Today, Paul — who recently stepped down as CEO of Voyager — is investing in a $42 million round with some high-profile investors to back a company that believes it has found a way to make xanomeline work the way they had seen in the clinic, without the onerous side effects that killed the earlier project.
The biotech is Boston-based Karuna Pharmaceuticals, a PureTech venture that has also attracted Bob Nelsen at Arch, along with the Wellcome Trust and some other unnamed investors. As part of the round, the company is converting $22 million in debt into equity.
So what’s the big idea here?
Karuna has been working with seed money to advance its notion that their combination of xanomeline with trospium chloride can allow the therapy to do its work in the brain, where they believe it can have a significant effect as an antipsychotic for schizophrenia and Alzheimer’s disease. Xanomeline targets M1 receptors in the brain, for possible cognitive and antipsychotic effects, while the old drug trospium chloride (Sanctura) works as a muscarinic antagonist to counter the side effects.
They’ve dubbed the combination KarXT. Karuna is helmed by MIT graduate Andrew Miller, and Paul is chairman of the board.

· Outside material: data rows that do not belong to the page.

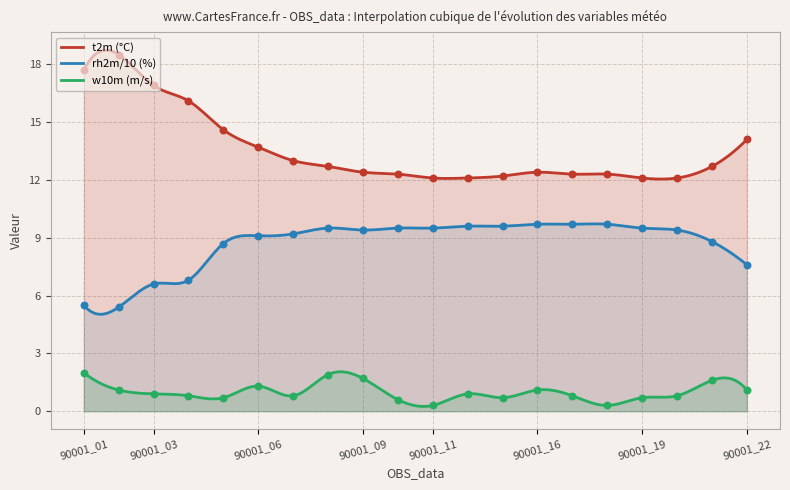

Which series reaches the minimum Y coordinate?

w10m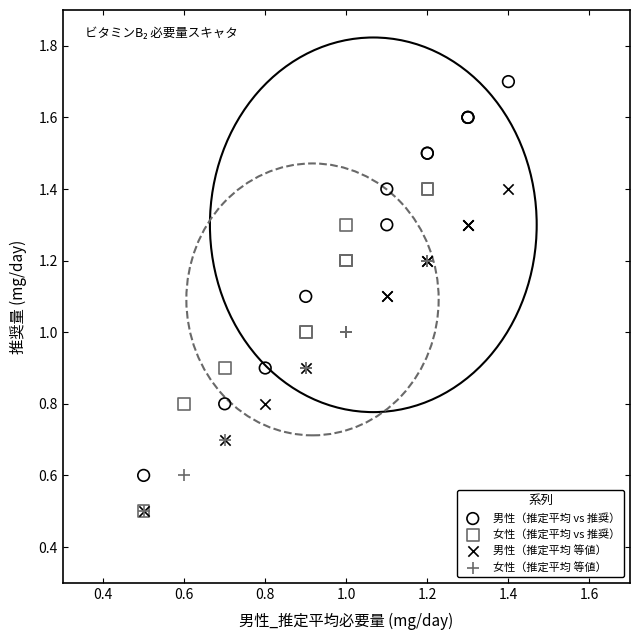

Which series reaches the maximum Y coordinate?

男性（推定平均 vs 推奨）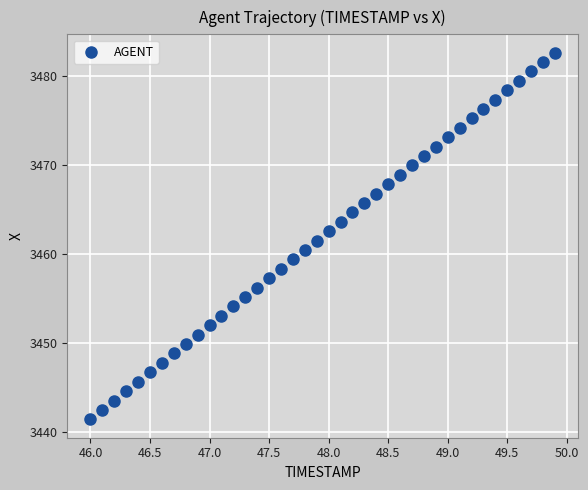

What is the range of X values (max minus min)?

3.9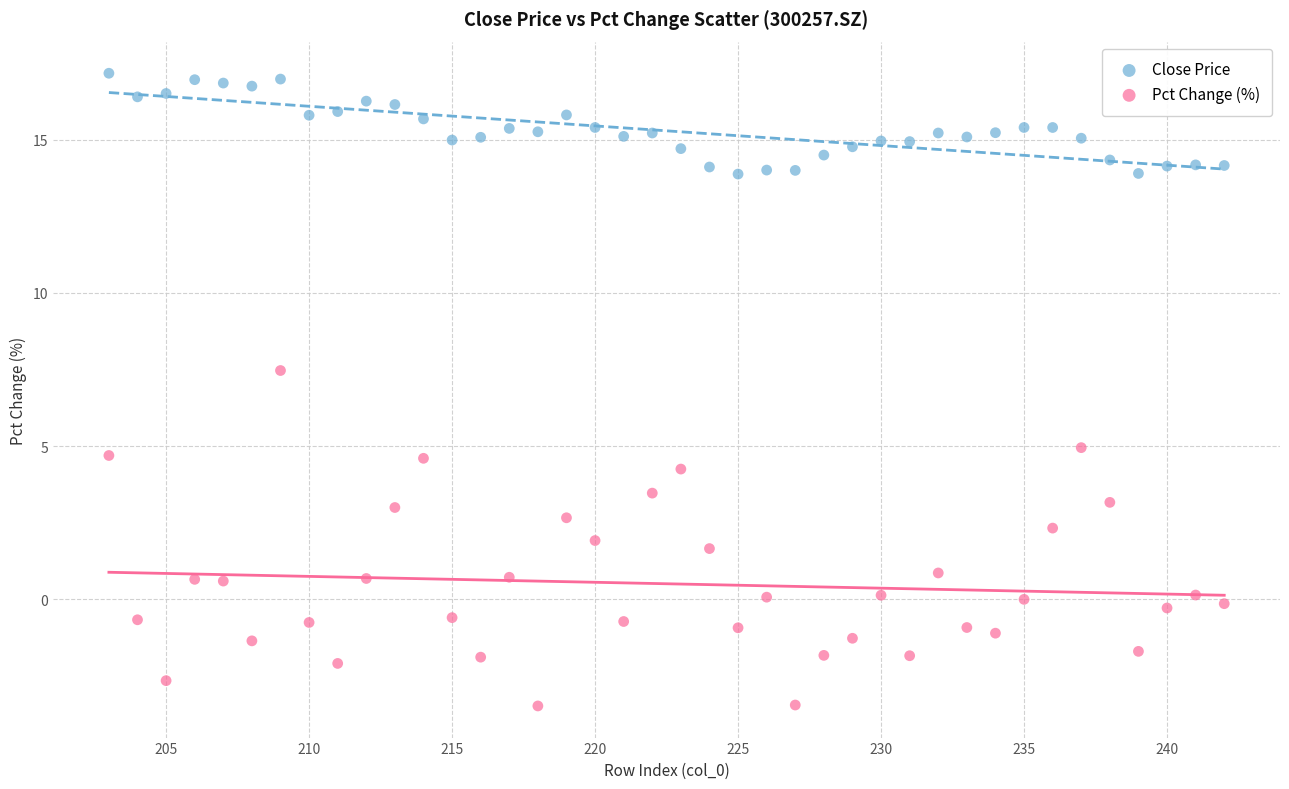

What are all the series names shown in the legend?

Close Price, Pct Change (%)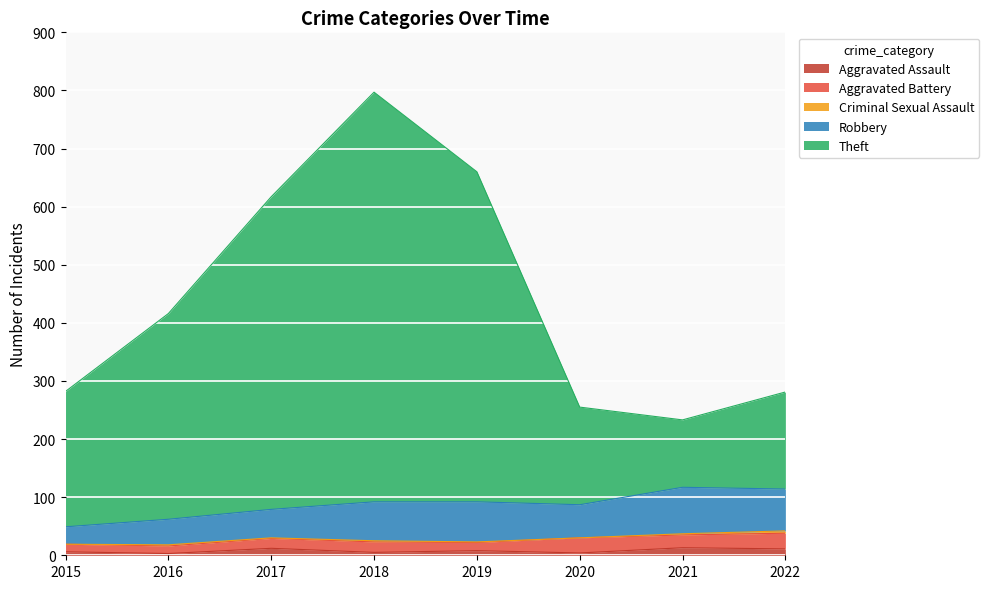

What is the difference between the second highest and minimum values in the Aggravated Assault series?

9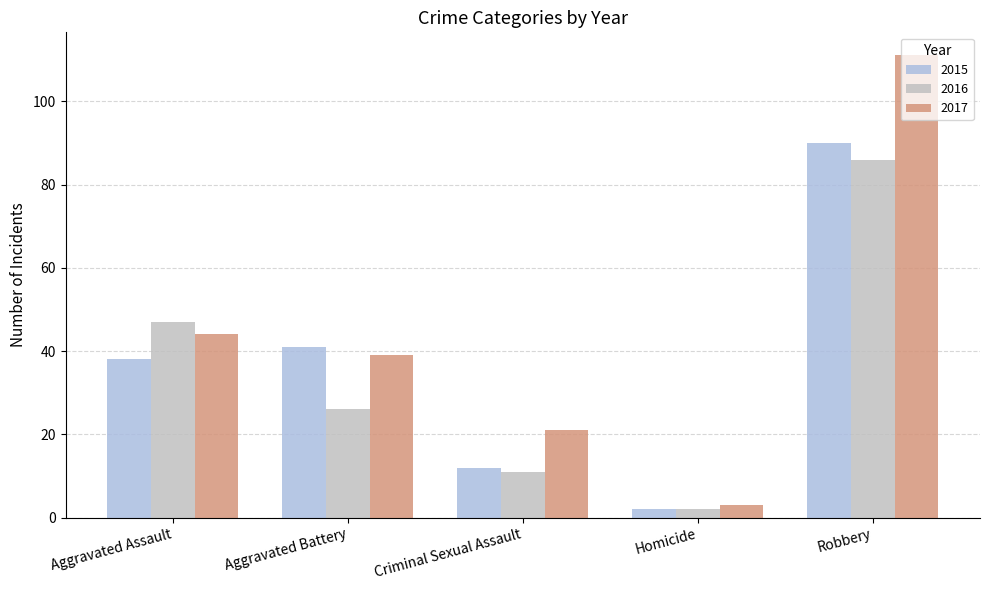

Between Homicide and Robbery, which series saw the biggest shift?

2017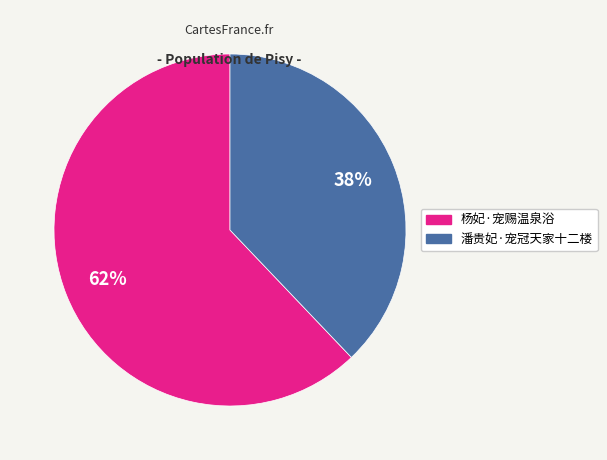

The 杨妃·宠赐温泉浴 slice represents 62% of the pie. True or false?

True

Building off of Paul’s earlier work at Eli Lilly along with the clinical work they’ve done with backing by the Wellcome Trust, they’re shooting for new human data to prove that the crew at Karuna could have the first viable new drug for Alzheimer’s in more than a decade. And that’s one very tall order that has now defeated a long lineup of researchers.
They’re not alone in the field, though. Allergan in-licensed M1 and M4 targeted drugs from Heptares in the spring of 2016 in a $3.3 billion deal, interested in pushing ahead here as well. And researchers at Vanderbilt told me a couple of years ago about their own clinical plans. There are others.
Nelsen — who’s been involved in a series of big rounds over the past year — did the honors promoting the potential here.
Karuna has all of the characteristics we look for in a game-changing CNS company. Its lead drug candidate has a unique mechanism of action for treating both psychosis and cognition, as well as an exciting non-opiate application for pain. These are therapeutic indications where there is a profound need for new treatments.